HOUSTON — A condemned Texas inmate who removed his only eye and ate it in a bizarre outburst several months ago on death row is "crazy," yet sane under state law, a judge wrote in an appellate court ruling Wednesday that rejected his appeals.
Andre Thomas raised 44 claims in his petition to the state's highest criminal court, challenging his conviction and death sentence for the murder of his estranged wife's 13-month-old daughter five years ago in Grayson County in North Texas.
His wife and their 4-year-old son were killed in the same attack. The victims were stabbed and their hearts were ripped out. Thomas, 26, of Texoma, walked into the Sherman Police Department, admitted to the killings and said God told him to commit them.
The nine-member Texas Court of Criminal Appeals unanimously upheld Thomas' conviction and punishment.
Thomas "is clearly 'crazy,' but he is also 'sane' under Texas law," Judge Cathy Cochran wrote in a 14-page statement accompanying the court's brief order.
Among claims in the appeal, Thomas' attorneys argued that instructions to his trial jury were incorrect regarding the law on voluntary intoxication, that the instruction should not have been given because it suggested his drug and alcohol use and not insanity were responsible for his actions, and that his trial attorneys were ineffective because they should have known the instructions were improper.
At Thomas' trial in Sherman in 2005, defense lawyers said the killings were the result of insane delusions caused solely by Thomas' mental disease. Jurors agreed with prosecutors, who argued his psychosis was caused or aggravated by his voluntary use of alcohol, drugs and prescription drugs.
"There was ample evidence to reject an insanity defense and support a jury finding that (Thomas) knew that his conduct was wrong at the time he murdered his wife and the children," Cochran wrote. "There was also evidence that (Thomas) did not know his conduct was wrong at the time. This was a quintessential fact issue for the jury to decide, and it did so."

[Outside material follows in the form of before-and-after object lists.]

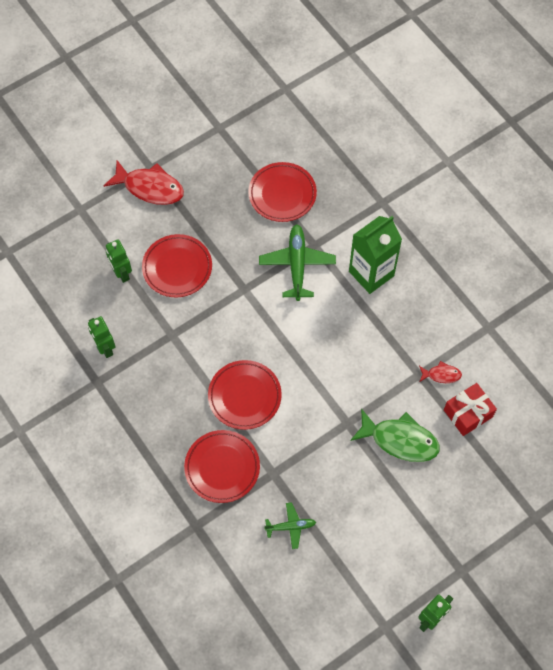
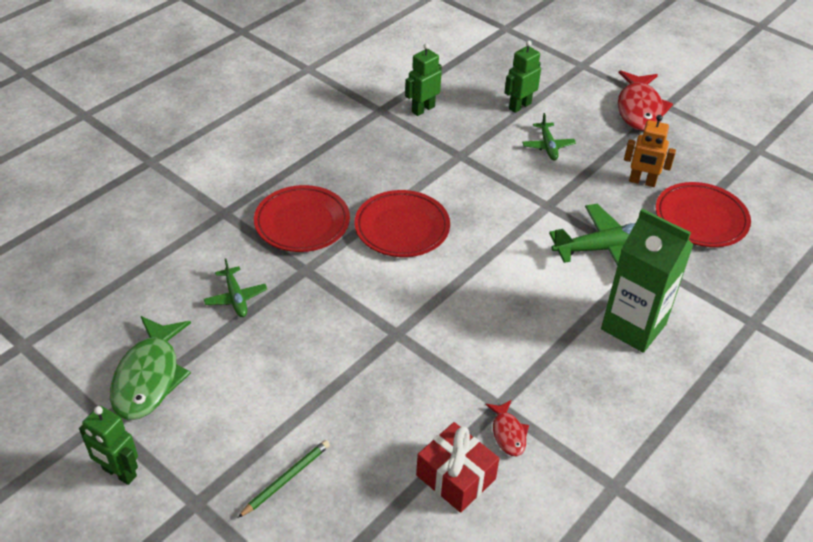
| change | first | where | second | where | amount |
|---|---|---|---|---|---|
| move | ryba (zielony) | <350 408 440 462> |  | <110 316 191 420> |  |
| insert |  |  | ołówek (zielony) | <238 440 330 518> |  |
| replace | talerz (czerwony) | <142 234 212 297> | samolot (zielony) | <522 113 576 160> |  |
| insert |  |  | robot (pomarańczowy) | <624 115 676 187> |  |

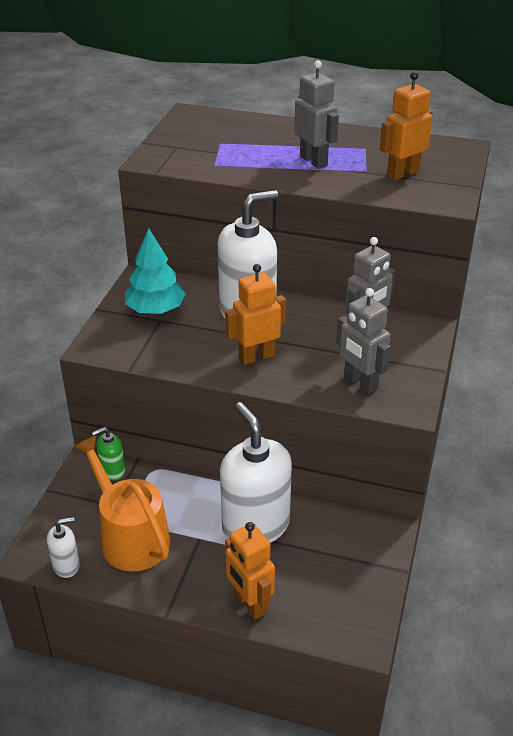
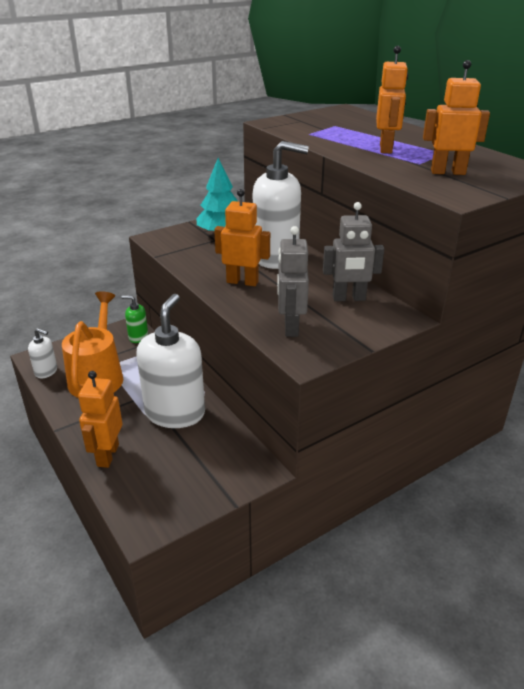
| change | first | where | second | where | amount |
|---|---|---|---|---|---|
| recolor | robot (szary) | <294 60 339 169> | robot (pomarańczowy) | <376 46 408 153> |  |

Cochran wrote that although "reasonable people might well differ on the questions of whether (Thomas) was sane at the time he committed these murders or competent at the time he was tried, those issues were appropriately addressed by the defense, the prosecution, trial judge, and the jury during the trial."

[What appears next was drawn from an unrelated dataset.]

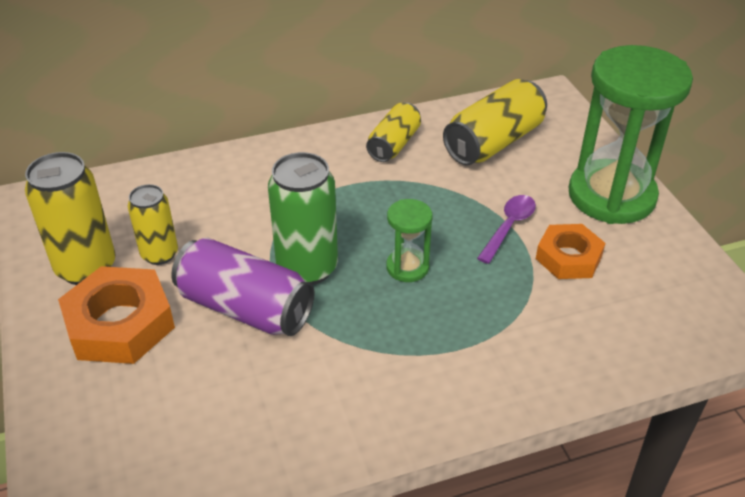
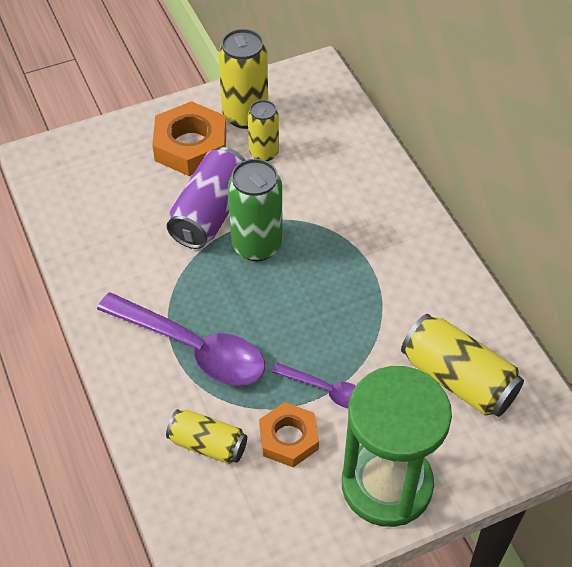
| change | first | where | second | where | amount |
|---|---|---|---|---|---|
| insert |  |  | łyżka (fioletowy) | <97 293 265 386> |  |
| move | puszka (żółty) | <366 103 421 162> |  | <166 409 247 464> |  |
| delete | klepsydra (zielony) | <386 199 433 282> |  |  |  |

While in the Grayson County Jail five days after his arrest, Thomas plucked out his right eye. A judge subsequently ruled he was competent to stand trial.
Last December, a death row officer at the Polunsky Unit of the Texas Department of Criminal Justice found Thomas in his cell with blood on his face and had him taken to the unit infirmary. Thomas told officials he had pulled out his remaining eye and ate it.

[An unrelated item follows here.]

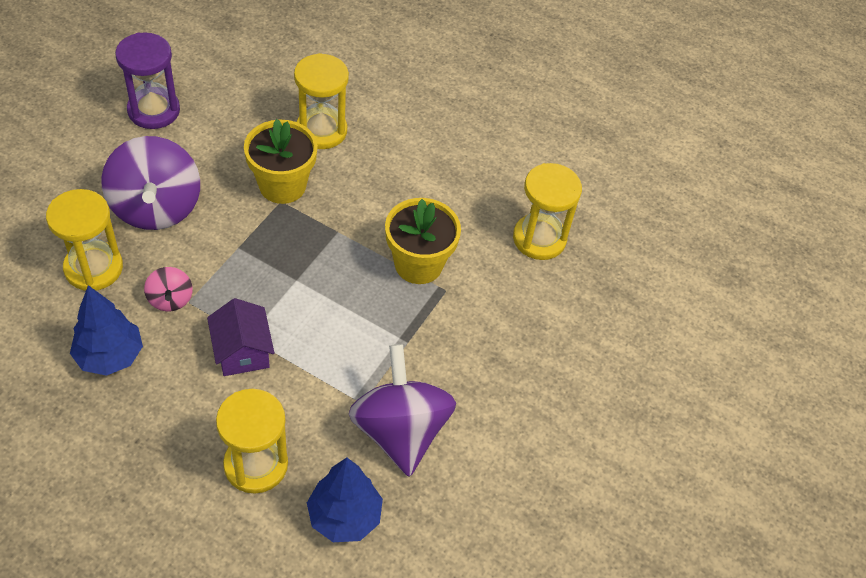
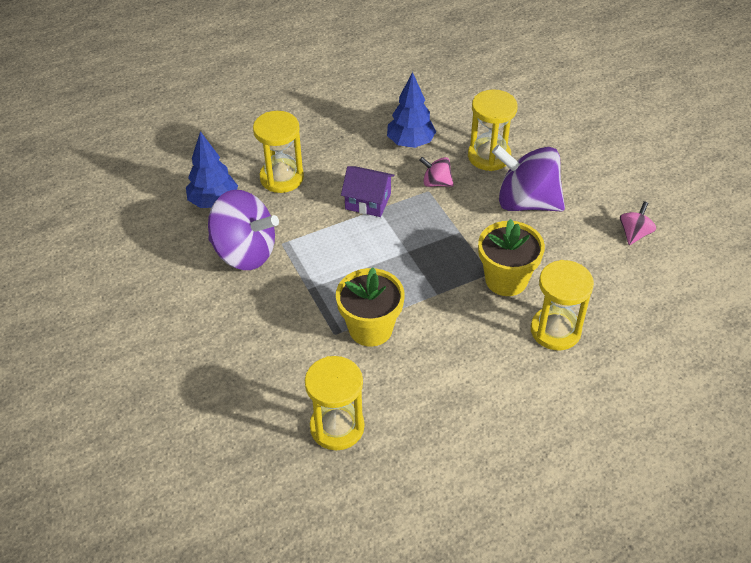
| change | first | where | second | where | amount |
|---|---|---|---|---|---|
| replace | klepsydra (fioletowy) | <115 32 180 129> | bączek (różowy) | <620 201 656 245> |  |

He was taken to a hospital for treatment, then was transferred to a prison psychiatric unit.
There was no reference to the second eye removal in the court opinion.
Thomas was convicted of killing 13-month-old Leyha Marie Hughes. Also slain March 27, 2004, were his wife, Laura Christine Boren, 20, and their son, 4-year-old Andre Lee.
"This is an extraordinarily tragic case," Cochran wrote, saying the deaths could have been avoided because Thomas twice went to hospitals for help but left voluntarily and couldn't be held without legal authority.